***** RECORDS PROVIDED

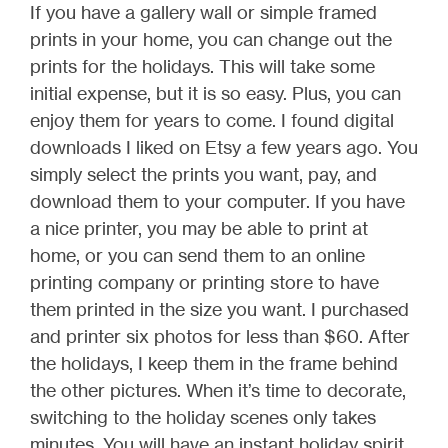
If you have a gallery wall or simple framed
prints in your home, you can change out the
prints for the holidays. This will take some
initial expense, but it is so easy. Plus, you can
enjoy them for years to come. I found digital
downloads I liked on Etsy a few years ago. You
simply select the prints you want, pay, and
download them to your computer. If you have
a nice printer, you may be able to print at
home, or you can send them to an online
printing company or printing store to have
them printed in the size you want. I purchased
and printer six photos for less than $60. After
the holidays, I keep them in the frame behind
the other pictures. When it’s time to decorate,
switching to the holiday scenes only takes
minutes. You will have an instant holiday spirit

**********
***** RECORDS PROVIDED

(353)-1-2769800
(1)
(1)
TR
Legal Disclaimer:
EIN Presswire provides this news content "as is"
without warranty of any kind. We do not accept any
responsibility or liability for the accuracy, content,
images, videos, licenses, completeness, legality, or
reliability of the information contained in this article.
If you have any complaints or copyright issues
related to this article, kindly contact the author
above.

**********
***** RECORDS PROVIDED

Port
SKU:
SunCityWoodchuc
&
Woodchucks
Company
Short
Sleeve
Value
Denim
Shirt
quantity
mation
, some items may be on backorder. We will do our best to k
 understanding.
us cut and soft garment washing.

**********

All lines carrying the word "your" must be copied from the data above.

prints in your home, you can change out the
download them to your computer. If you have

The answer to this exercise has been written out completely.